Amidst a global pandemic that continues to challenge healthcare systems, cancer treatment continues to advance.

Manufacturers have integrated real-time imaging into therapy systems and companies such as IBA, IntraOp Medical and Varian continue to research FLASH therapy, which delivers ultra-high doses of radiation in less than a second.

Here's a glimpse at what's new and on the horizon in both proton therapy and radiation therapy.


Hitachi Proton
In April, Hitachi Proton’s system was selected in a public bidding process by Tsukuba University in Japan to build their second proton center, which would begin operations in 2025.

In September 2020, Hitachi received Japanese PMDA approval for an imaging device with dual-CBCT functionality and 4D CBCT capability, available for its PROBEAT proton therapy system.

These new technologies will provide faster and more accurate imaging prior to treatment, said Yui Yoshida, manager of the particle therapy division of Hitachi America.

“Dual-CBCT will enable (clinicians) to take CBCT images with only a 110-degree rotation of (the) gantry, which will save time and contribute to faster treatment workflows,” Yoshida said.

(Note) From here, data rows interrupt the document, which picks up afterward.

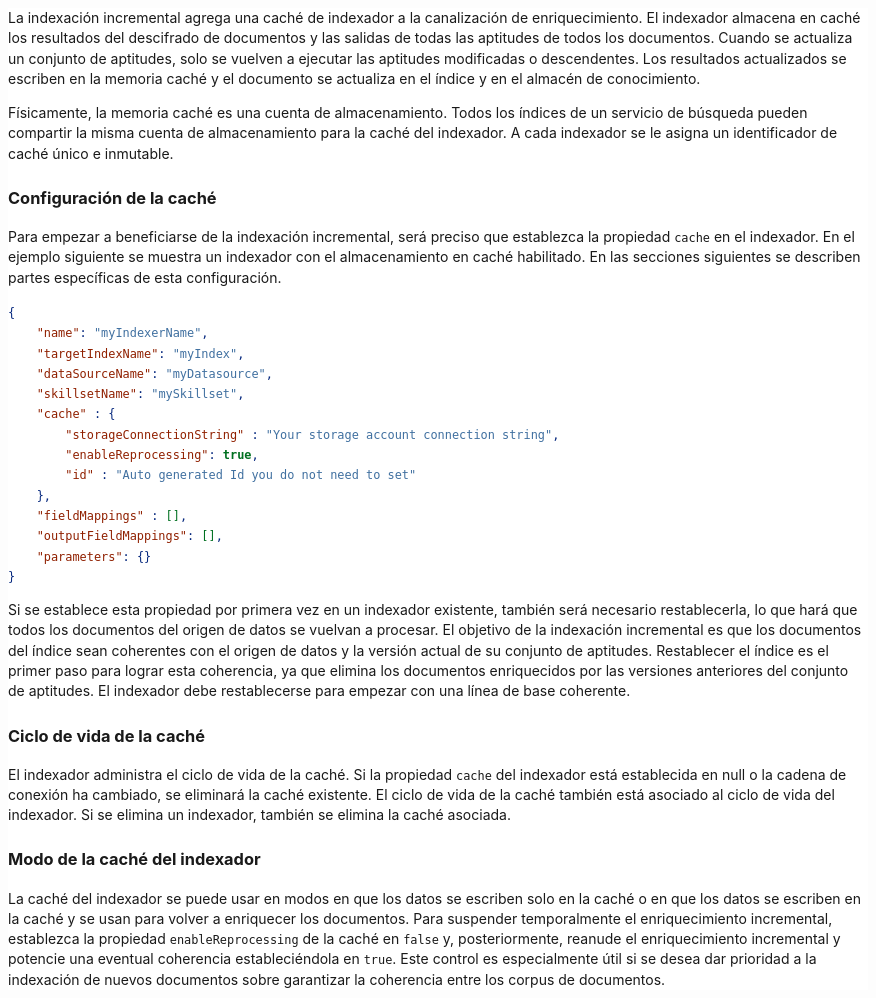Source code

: La indexación incremental agrega una caché de indexador a la canalización de enriquecimiento. El indexador almacena en caché los resultados del descifrado de documentos y las salidas de todas las aptitudes de todos los documentos. Cuando se actualiza un conjunto de aptitudes, solo se vuelven a ejecutar las aptitudes modificadas o descendentes. Los resultados actualizados se escriben en la memoria caché y el documento se actualiza en el índice y en el almacén de conocimiento.

Físicamente, la memoria caché es una cuenta de almacenamiento. Todos los índices de un servicio de búsqueda pueden compartir la misma cuenta de almacenamiento para la caché del indexador. A cada indexador se le asigna un identificador de caché único e inmutable.

### <a name="cache-configuration"></a>Configuración de la caché

Para empezar a beneficiarse de la indexación incremental, será preciso que establezca la propiedad `cache` en el indexador. En el ejemplo siguiente se muestra un indexador con el almacenamiento en caché habilitado. En las secciones siguientes se describen partes específicas de esta configuración.

```json
{
    "name": "myIndexerName",
    "targetIndexName": "myIndex",
    "dataSourceName": "myDatasource",
    "skillsetName": "mySkillset",
    "cache" : {
        "storageConnectionString" : "Your storage account connection string",
        "enableReprocessing": true,
        "id" : "Auto generated Id you do not need to set"
    },
    "fieldMappings" : [],
    "outputFieldMappings": [],
    "parameters": {}
}
```

Si se establece esta propiedad por primera vez en un indexador existente, también será necesario restablecerla, lo que hará que todos los documentos del origen de datos se vuelvan a procesar. El objetivo de la indexación incremental es que los documentos del índice sean coherentes con el origen de datos y la versión actual de su conjunto de aptitudes. Restablecer el índice es el primer paso para lograr esta coherencia, ya que elimina los documentos enriquecidos por las versiones anteriores del conjunto de aptitudes. El indexador debe restablecerse para empezar con una línea de base coherente.

### <a name="cache-lifecycle"></a>Ciclo de vida de la caché

El indexador administra el ciclo de vida de la caché. Si la propiedad `cache` del indexador está establecida en null o la cadena de conexión ha cambiado, se eliminará la caché existente. El ciclo de vida de la caché también está asociado al ciclo de vida del indexador. Si se elimina un indexador, también se elimina la caché asociada.

### <a name="indexer-cache-mode"></a>Modo de la caché del indexador

La caché del indexador se puede usar en modos en que los datos se escriben solo en la caché o en que los datos se escriben en la caché y se usan para volver a enriquecer los documentos.  Para suspender temporalmente el enriquecimiento incremental, establezca la propiedad `enableReprocessing` de la caché en `false` y, posteriormente, reanude el enriquecimiento incremental y potencie una eventual coherencia estableciéndola en `true`. Este control es especialmente útil si se desea dar prioridad a la indexación de nuevos documentos sobre garantizar la coherencia entre los corpus de documentos.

Hitachi already has a real-time image gating system during the treatment. And the 4D CBCT imaging technology will further contribute to image quality by reducing motion effects during patient positioning.

IBA continues to promote, sell, install and maintain its Proteus proton therapy systems to the market. It has sold more than 60 systems worldwide, treating more than 100,000 patients. The next center scheduled to open, in early 2022, for treatment in the U.S. is at University of Kansas Cancer Center.

IBA, its customers and its strategic partners are working together on new clinically relevant technologies.

Among its technology under development is a complete suite of motion management tools to deal with organ motion. The company has several solutions already existing, including beam gating, X-Ray gating and beam repainting. It is currently developing a way to assess interplay effect during the planning phase and a 4D imaging mode that will assess the robustness of the setup before, during or after the treatment delivery.

“Improving the way organ motion is managed should help our customers increase the patients that will qualify for proton therapy,” said Gaelle Coppe, product manager at IBA.

IBA is also developing DynamicARC proton therapy, which delivers spot-scanning proton beam treatments while the gantry is rotating.